COMPLICATED BUDGET MANEUVER
The Dept. of Law in January contracted with an Outside law firm to defend the state from a public union lawsuit against the state’s “opt-in” plan that would comply with the Supreme Court’s Janus decision.
Law planned to pay up to $600,000 for the subject-expert lawyers, as the case resulting from a lawsuit by the Alaska State Employees Association against the Dunleavy Administration, is expected to go to the U.S. Supreme Court.
Last week, the House Finance subcommittee, headed by Rep. Andy Josephson, decided there will be no Outside legal counsel. The committee renamed the appropriation title for the “civil division” in its budget.

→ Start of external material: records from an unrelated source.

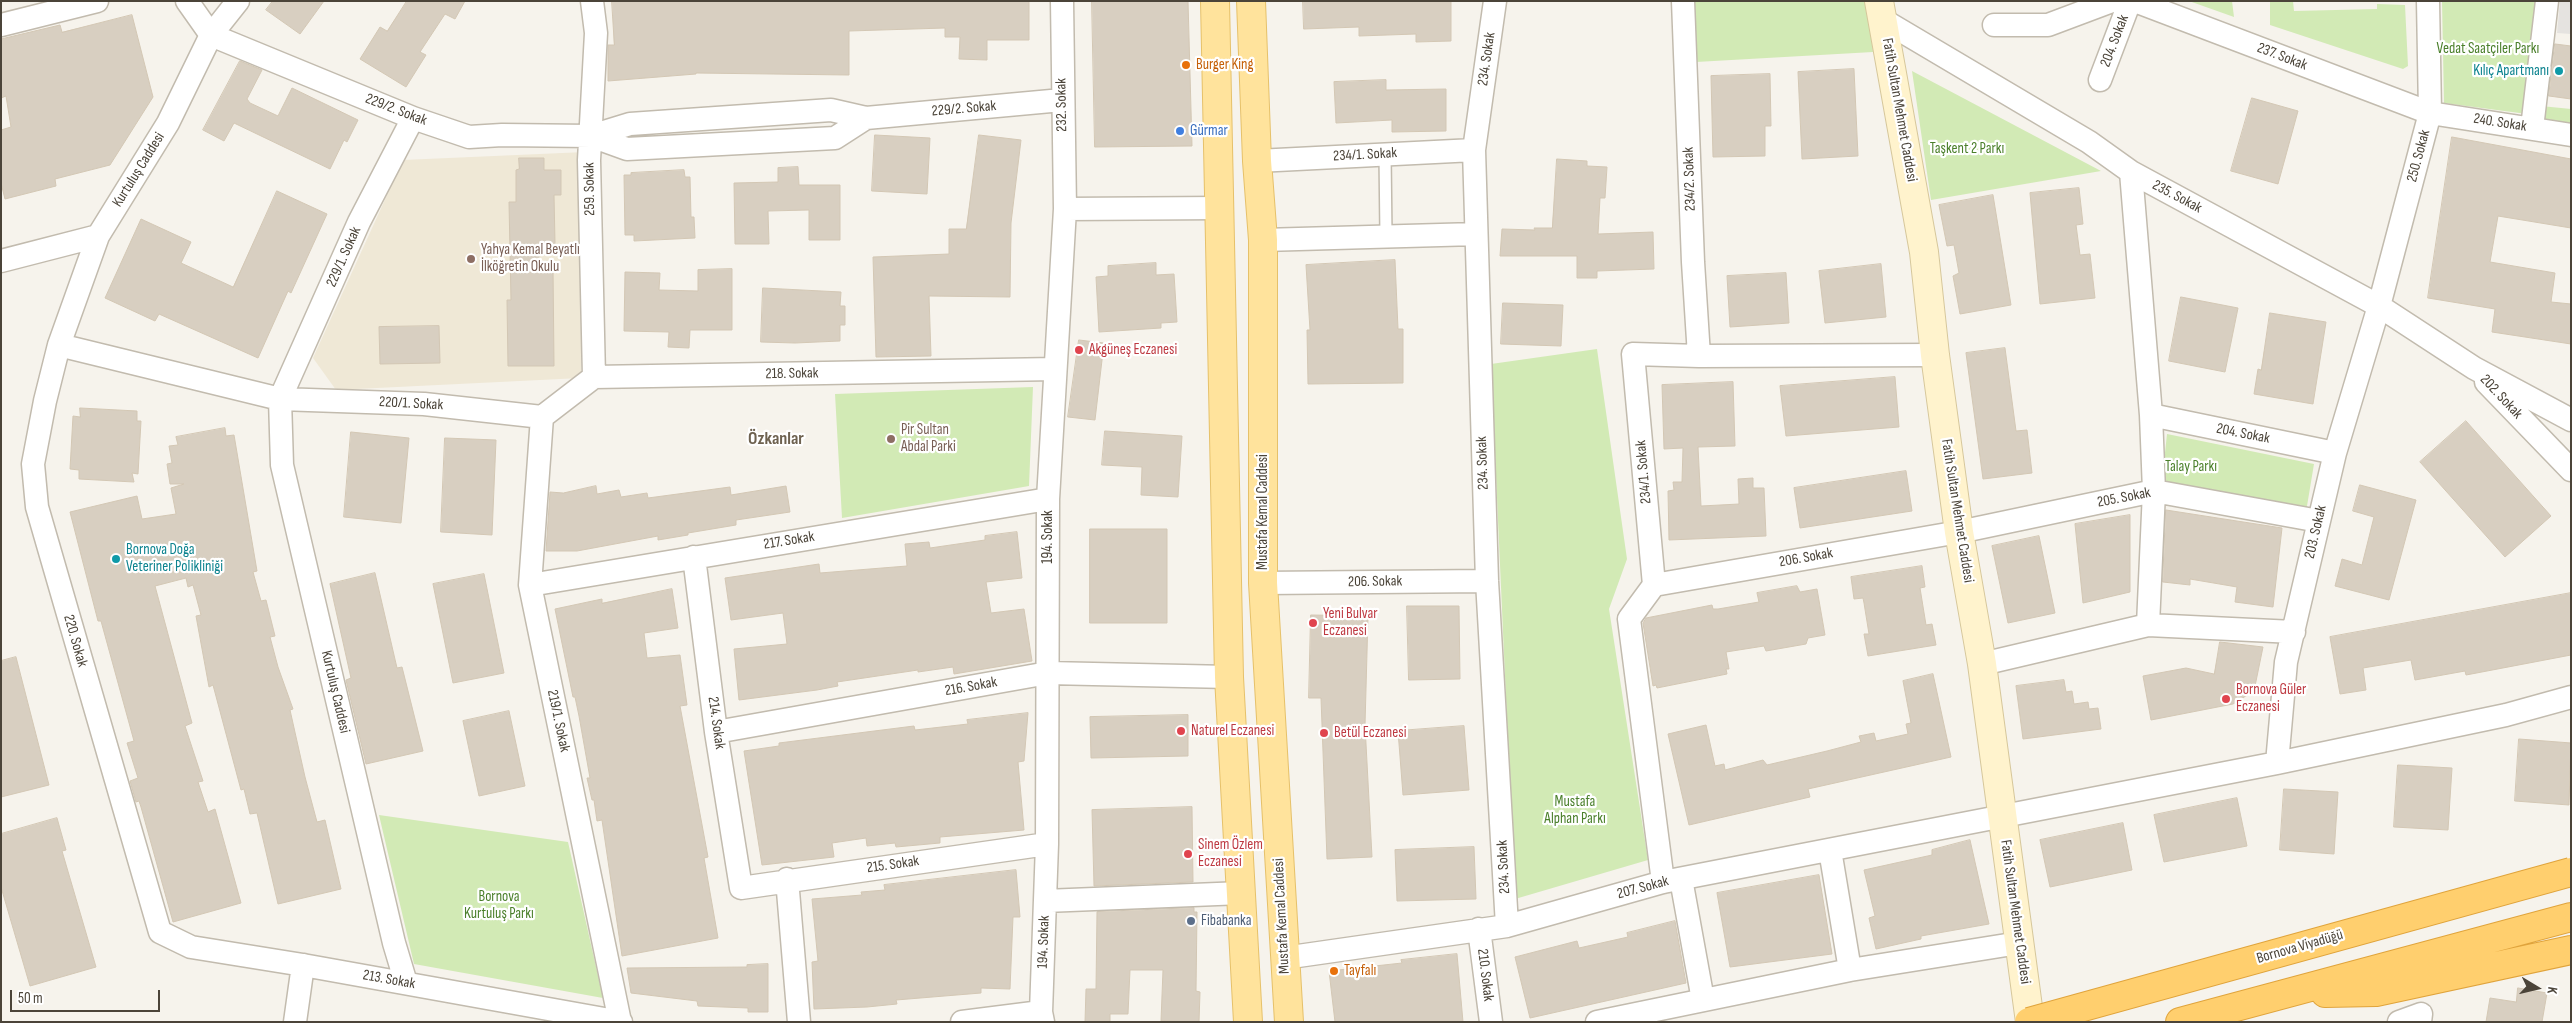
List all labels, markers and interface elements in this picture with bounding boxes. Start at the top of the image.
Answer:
street label: 204. Sokak [2097,12,2133,70]
street label: 234. Sokak [1474,31,1500,87]
street label: Fatih Sultan Mehmet Caddesi [1878,37,1920,183]
street label: 237. Sokak [2254,39,2310,75]
park label: Vedat Saatçiler Parkı [2437,40,2539,58]
place label: Burger King [1196,56,1254,74]
marker: Burger King [1180,59,1192,71]
place label: Kılıç Apartmanı [2473,62,2549,80]
marker: Kılıç Apartmanı [2553,65,2565,77]
street label: 232. Sokak [1053,78,1071,132]
street label: 229/2. Sokak [363,90,429,130]
street label: 229/2. Sokak [931,97,997,121]
street label: 240. Sokak [2472,110,2528,136]
place label: Gürmar [1190,122,1228,140]
marker: Gürmar [1174,125,1186,137]
street label: 250. Sokak [2403,128,2435,184]
street label: Kurtuluş Caddesi [109,129,169,211]
park label: Taşkent 2 Parkı [1930,140,2004,158]
street label: 234/1. Sokak [1333,144,1397,166]
street label: 234/2. Sokak [1680,146,1700,212]
street label: 259. Sokak [581,162,599,216]
street label: 235. Sokak [2149,176,2205,218]
street label: 229/1. Sokak [323,224,365,290]
place label: Yahya Kemal Beyatlı İlköğretin Okulu [481,241,580,276]
marker: Yahya Kemal Beyatlı İlköğretin Okulu [465,253,477,265]
place label: Akgüneş Eczanesi [1089,341,1177,359]
marker: Akgüneş Eczanesi [1073,344,1085,356]
street label: 218. Sokak [765,365,819,383]
street label: 202. Sokak [2476,371,2526,423]
street label: 220/1. Sokak [378,393,444,415]
street label: 204. Sokak [2215,420,2271,448]
place label: Pir Sultan Abdal Parki [901,421,956,456]
district label: Özkanlar [748,428,804,450]
marker: Pir Sultan Abdal Parki [885,433,897,445]
street label: 234. Sokak [1473,436,1493,490]
street label: Fatih Sultan Mehmet Caddesi [1937,438,1977,584]
street label: 234/1. Sokak [1632,439,1656,505]
street label: Mustafa Kemal Caddesi [1254,454,1272,570]
park label: Talay Parkı [2165,458,2217,476]
street label: 205. Sokak [2096,484,2152,512]
street label: 203. Sokak [2301,504,2331,560]
street label: 194. Sokak [1039,510,1057,564]
street label: 217. Sokak [762,528,816,554]
place label: Bornova Doğa Veteriner Polikliniği [126,541,223,576]
street label: 206. Sokak [1778,544,1834,572]
marker: Bornova Doğa Veteriner Polikliniği [110,553,122,565]
street label: 206. Sokak [1348,573,1402,591]
place label: Yeni Bulvar Eczanesi [1323,605,1378,640]
street label: 220. Sokak [59,613,91,669]
marker: Yeni Bulvar Eczanesi [1307,617,1319,629]
street label: Kurtuluş Caddesi [317,649,353,735]
street label: 216. Sokak [943,674,999,700]
place label: Bornova Güler Eczanesi [2236,681,2306,716]
street label: 219/1. Sokak [543,688,573,754]
marker: Bornova Güler Eczanesi [2220,693,2232,705]
street label: 214. Sokak [703,696,729,750]
place label: Naturel Eczanesi [1191,722,1274,740]
place label: Betül Eczanesi [1334,724,1406,742]
marker: Naturel Eczanesi [1175,725,1187,737]
marker: Betül Eczanesi [1318,727,1330,739]
park label: Mustafa Alphan Parkı [1544,793,1606,828]
place label: Sinem Özlem Eczanesi [1198,836,1263,871]
street label: Fatih Sultan Mehmet Caddesi [1996,839,2034,985]
street label: 234. Sokak [1494,840,1514,894]
marker: Sinem Özlem Eczanesi [1182,848,1194,860]
street label: 215. Sokak [866,852,920,878]
street label: Mustafa Kemal Caddesi [1270,858,1294,974]
street label: 207. Sokak [1615,873,1671,903]
park label: Bornova Kurtuluş Parkı [464,888,534,923]
place label: Fibabanka [1201,912,1252,930]
street label: 194. Sokak [1034,915,1054,969]
marker: Fibabanka [1185,915,1197,927]
street label: Bornova Viyadüğü [2255,926,2345,968]
street label: 210. Sokak [1473,948,1497,1002]
place label: Tayfalı [1344,962,1376,980]
north arrow [2512,963,2562,1013]
marker: Tayfalı [1328,965,1340,977]
street label: 213. Sokak [361,967,417,993]
scale bar [12,980,162,1012]
text: K [2543,986,2561,995]
text: 50 m [18,989,43,1008]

As a maneuver to protect unions against the Janus decision by the Supreme Court, subcommittee Democrats now call the budget item the “Civil Division Except Contracts Relating to Interpretation of Janus v AFSCME Decision.”
A separate appropriation line is now called, “Legal Contracts Relating to Interpretation of Janus v AFSCME Decision,” and it has just $20,000 in the item, the smallest appropriation legally possible from the subcommittee.
During the hearing, Democrat committee members said they disagree with the Administration’s decision to pursue Janus litigation, and wanted to send a message they will not support spending the money to defend workers’ rights to affirmatively opt-in on union membership, rather than being automatically enrolled in a union, and having to buck union pressure if they want to opt out.
The Democrats on the committee have a conflict-of-interest problem. Two legislators on the House Finance subcommittee who made a point to strip the funding are themselves heavily funded by public labor union political action committees.
In the last election, Rep. Andy Josephson received $18,250 of his total $26,676.73 in campaign funds from Labor Union PACS, which represents about 68 percent of his total campaign funding.
Josephson is, coincidentally, the grandson of Arnold Zander, the first president of AFSCME International.
AFSCME is the union that lost the case against Mark Janus, a public employee from Illinois who did not want his union dues to be used for political purposes and didn’t want to be compelled to pay union dues.
Rep. Matt Claman received $15,600 of his total $110,053 in campaign funds from Labor Union PACS and union representatives, which represents about 15 percent of his total campaign funding.